=== Data provided ===

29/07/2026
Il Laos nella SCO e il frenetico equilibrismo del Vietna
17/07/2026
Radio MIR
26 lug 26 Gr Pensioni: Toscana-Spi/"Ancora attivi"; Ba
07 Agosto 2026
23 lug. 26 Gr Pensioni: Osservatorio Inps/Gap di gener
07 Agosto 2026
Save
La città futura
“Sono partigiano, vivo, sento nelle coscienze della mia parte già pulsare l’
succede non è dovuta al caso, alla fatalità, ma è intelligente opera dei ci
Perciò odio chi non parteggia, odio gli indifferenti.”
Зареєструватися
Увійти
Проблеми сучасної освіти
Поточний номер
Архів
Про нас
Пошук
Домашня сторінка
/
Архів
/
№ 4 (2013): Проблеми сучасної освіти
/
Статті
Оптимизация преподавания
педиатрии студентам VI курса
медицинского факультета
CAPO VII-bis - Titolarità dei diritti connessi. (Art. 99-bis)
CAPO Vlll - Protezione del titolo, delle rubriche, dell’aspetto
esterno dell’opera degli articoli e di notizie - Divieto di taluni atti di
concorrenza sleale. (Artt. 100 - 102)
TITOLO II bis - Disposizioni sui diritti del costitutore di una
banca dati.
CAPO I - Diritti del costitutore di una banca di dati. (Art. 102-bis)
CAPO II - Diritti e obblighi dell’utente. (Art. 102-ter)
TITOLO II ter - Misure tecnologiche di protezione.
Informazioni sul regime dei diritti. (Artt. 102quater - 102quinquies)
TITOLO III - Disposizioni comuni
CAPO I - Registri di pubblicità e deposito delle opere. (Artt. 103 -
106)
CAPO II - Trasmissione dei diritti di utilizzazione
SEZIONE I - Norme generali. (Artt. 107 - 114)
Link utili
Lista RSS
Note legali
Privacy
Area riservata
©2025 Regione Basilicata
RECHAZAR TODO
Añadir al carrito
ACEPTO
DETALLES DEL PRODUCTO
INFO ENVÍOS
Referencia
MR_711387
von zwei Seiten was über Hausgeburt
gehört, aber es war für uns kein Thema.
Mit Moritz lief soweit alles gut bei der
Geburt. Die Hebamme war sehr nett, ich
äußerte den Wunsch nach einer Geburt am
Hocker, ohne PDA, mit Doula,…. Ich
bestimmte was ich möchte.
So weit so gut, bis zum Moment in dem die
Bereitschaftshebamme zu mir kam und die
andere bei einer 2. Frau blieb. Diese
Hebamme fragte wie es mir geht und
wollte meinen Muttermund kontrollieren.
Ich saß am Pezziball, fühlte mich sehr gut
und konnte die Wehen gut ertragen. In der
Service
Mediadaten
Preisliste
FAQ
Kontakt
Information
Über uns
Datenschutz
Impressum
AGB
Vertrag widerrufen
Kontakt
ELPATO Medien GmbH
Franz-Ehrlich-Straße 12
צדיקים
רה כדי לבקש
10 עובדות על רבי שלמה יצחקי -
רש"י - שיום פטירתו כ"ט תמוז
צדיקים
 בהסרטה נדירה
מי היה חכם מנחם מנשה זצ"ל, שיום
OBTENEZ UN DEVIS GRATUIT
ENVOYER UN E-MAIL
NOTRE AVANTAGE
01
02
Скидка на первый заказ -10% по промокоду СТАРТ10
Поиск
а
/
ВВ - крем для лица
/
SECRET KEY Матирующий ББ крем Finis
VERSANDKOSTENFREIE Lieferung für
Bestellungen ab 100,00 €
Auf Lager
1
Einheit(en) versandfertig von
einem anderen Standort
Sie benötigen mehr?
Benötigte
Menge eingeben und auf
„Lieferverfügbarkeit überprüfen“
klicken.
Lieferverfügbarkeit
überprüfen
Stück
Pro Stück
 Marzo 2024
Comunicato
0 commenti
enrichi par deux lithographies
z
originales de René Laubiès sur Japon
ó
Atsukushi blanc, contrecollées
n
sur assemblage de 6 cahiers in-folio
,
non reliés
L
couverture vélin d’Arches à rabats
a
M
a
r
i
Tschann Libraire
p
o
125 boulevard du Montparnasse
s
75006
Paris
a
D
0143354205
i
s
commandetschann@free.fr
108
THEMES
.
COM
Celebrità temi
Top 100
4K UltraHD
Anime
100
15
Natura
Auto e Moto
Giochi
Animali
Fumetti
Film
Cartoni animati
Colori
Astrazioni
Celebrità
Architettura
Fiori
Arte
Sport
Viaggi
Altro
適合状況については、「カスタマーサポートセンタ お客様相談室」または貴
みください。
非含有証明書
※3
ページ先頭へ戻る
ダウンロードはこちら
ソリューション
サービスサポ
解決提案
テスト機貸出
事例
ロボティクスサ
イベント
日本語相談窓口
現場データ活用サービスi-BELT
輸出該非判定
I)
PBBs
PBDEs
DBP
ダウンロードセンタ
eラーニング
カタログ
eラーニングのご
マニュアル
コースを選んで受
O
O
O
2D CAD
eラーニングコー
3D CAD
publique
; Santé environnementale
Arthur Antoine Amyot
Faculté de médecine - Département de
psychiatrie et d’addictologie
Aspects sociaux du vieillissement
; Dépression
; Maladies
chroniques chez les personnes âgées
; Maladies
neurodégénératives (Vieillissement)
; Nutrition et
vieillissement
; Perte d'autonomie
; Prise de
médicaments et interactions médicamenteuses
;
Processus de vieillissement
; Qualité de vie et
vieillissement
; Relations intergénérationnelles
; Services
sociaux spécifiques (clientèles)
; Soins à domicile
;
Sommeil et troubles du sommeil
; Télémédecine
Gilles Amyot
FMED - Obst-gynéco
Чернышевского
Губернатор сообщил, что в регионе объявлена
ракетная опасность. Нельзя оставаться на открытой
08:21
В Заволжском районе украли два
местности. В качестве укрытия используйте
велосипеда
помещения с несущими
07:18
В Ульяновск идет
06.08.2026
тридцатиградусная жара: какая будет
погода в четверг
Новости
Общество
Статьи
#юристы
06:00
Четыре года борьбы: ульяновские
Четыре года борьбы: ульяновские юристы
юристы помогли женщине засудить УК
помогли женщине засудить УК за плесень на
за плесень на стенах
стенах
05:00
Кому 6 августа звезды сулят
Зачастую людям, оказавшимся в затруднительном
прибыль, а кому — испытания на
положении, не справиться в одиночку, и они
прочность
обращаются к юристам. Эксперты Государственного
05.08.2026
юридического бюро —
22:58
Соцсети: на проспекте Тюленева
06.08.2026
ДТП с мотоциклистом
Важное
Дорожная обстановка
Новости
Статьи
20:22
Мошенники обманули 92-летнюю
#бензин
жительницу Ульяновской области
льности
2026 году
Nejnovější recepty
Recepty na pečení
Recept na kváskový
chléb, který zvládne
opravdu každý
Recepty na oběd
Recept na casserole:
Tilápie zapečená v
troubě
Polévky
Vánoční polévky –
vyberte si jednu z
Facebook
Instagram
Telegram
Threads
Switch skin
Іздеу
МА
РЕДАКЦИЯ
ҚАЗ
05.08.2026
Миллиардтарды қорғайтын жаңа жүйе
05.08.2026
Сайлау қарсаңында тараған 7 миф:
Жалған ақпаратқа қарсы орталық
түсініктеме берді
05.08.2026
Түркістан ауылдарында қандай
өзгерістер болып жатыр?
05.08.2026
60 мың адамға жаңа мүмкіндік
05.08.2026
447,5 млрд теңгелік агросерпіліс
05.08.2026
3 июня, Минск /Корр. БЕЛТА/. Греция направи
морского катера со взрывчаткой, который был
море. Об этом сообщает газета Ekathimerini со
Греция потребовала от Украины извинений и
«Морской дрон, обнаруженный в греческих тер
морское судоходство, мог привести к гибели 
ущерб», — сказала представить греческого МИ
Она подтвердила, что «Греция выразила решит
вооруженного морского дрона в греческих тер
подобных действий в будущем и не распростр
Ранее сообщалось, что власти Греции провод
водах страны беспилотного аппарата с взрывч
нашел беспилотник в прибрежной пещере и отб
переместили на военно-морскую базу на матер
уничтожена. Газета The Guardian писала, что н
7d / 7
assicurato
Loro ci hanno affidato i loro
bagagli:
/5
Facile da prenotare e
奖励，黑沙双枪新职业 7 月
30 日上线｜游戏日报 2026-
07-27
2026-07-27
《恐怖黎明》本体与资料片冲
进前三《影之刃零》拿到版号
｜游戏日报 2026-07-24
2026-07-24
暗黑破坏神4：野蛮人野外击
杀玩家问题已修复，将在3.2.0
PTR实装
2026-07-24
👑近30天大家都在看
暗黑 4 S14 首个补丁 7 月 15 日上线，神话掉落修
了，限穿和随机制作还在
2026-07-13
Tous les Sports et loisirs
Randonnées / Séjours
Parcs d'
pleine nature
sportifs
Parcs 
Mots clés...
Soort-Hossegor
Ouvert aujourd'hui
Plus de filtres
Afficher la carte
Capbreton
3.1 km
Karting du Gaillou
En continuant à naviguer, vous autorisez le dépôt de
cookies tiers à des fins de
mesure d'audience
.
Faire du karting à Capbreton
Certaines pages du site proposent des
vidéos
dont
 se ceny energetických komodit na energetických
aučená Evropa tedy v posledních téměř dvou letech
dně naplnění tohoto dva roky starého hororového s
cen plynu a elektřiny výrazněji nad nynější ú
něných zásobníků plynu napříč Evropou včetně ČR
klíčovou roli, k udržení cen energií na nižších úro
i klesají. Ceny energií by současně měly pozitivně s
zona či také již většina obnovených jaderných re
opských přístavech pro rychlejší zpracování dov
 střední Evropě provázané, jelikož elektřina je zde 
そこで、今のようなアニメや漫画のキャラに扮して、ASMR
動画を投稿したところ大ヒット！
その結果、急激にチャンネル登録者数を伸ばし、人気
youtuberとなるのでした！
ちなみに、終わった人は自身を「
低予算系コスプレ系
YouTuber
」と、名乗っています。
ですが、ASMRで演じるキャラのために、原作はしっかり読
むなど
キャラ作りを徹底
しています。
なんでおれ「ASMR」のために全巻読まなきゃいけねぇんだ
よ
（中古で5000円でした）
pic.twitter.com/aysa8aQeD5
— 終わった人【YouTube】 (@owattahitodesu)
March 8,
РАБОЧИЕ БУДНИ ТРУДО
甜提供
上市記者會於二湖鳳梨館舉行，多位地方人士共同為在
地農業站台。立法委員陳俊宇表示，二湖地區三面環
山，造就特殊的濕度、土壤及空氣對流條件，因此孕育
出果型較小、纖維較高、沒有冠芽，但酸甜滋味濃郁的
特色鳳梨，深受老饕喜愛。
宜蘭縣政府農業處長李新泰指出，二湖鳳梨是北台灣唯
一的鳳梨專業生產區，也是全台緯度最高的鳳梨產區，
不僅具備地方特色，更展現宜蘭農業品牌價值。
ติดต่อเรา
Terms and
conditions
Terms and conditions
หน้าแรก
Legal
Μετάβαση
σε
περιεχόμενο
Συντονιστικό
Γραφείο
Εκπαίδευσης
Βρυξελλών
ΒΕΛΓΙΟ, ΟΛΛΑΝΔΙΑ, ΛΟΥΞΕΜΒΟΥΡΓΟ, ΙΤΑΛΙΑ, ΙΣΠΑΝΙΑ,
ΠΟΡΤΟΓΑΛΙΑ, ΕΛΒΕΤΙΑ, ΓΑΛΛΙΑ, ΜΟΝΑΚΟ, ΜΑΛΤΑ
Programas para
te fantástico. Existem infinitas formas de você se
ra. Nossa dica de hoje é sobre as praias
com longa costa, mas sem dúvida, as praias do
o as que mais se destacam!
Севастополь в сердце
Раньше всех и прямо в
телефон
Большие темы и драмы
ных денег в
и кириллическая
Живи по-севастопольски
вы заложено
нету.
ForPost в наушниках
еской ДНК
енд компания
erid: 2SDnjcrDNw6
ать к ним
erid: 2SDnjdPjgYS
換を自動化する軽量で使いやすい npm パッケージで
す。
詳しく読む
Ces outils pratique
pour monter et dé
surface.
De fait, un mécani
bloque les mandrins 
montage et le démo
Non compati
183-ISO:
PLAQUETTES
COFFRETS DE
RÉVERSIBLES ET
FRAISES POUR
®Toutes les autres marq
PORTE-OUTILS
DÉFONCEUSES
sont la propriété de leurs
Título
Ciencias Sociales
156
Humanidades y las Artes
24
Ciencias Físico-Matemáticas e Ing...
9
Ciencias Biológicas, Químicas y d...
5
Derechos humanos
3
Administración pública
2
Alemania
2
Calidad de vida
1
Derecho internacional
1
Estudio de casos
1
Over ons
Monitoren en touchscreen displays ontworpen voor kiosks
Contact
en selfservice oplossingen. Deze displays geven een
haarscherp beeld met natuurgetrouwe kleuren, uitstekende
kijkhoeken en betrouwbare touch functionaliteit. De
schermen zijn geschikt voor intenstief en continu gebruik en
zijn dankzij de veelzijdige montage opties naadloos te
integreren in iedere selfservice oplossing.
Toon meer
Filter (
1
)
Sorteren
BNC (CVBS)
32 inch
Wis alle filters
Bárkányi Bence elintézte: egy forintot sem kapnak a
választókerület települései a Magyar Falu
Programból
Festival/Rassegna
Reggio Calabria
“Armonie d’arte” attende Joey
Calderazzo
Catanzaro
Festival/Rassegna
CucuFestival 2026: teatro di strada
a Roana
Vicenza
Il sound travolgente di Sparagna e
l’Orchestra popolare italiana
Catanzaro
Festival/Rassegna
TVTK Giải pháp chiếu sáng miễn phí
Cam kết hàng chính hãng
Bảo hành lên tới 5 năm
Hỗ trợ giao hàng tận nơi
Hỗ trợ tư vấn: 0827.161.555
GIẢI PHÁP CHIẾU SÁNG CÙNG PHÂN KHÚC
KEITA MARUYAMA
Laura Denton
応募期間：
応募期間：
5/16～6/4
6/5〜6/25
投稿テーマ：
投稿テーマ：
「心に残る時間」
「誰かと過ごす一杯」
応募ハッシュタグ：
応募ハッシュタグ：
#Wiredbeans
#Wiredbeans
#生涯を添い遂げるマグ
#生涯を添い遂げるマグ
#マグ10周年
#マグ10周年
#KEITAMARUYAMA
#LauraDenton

=== What you are asked to do ===
As the answer, set down only the lines from the data above between the one holding "ракетная опасность. Нельзя" and the one holding "юристы помогли женщине засудить УК", inclusive, exactly as they read.

=== The answer ===
ракетная опасность. Нельзя оставаться на открытой
08:21
В Заволжском районе украли два
местности. В качестве укрытия используйте
велосипеда
помещения с несущими
07:18
В Ульяновск идет
06.08.2026
тридцатиградусная жара: какая будет
погода в четверг
Новости
Общество
Статьи
#юристы
06:00
Четыре года борьбы: ульяновские
Четыре года борьбы: ульяновские юристы
юристы помогли женщине засудить УК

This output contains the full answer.